* **Brief**:
Reproduce verbatim the part of the material below that opens with the line containing "I would be most grateful if you could examine the speedometer" and closes with the line containing "It shows 90km/h", both lines included.

* **Data listing**:
+-------+

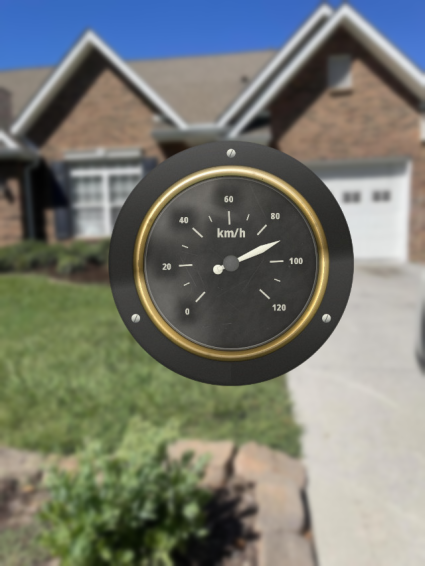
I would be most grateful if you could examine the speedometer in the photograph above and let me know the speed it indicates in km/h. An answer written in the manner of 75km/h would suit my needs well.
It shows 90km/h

+-------+

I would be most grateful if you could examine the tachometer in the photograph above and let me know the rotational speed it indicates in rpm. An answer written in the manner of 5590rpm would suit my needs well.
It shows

+-------+

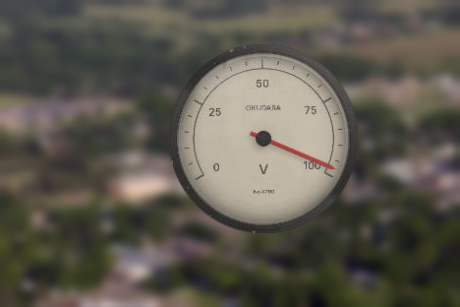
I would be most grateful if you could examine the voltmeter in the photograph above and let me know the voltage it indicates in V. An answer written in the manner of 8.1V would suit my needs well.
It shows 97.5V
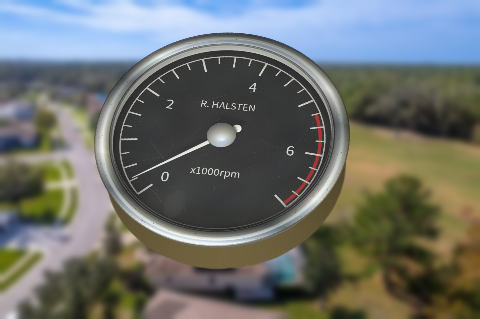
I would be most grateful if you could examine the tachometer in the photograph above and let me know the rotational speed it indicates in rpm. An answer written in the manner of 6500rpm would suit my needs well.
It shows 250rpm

+-------+

* **The answer**:
I would be most grateful if you could examine the speedometer in the photograph above and let me know the speed it indicates in km/h. An answer written in the manner of 75km/h would suit my needs well.
It shows 90km/h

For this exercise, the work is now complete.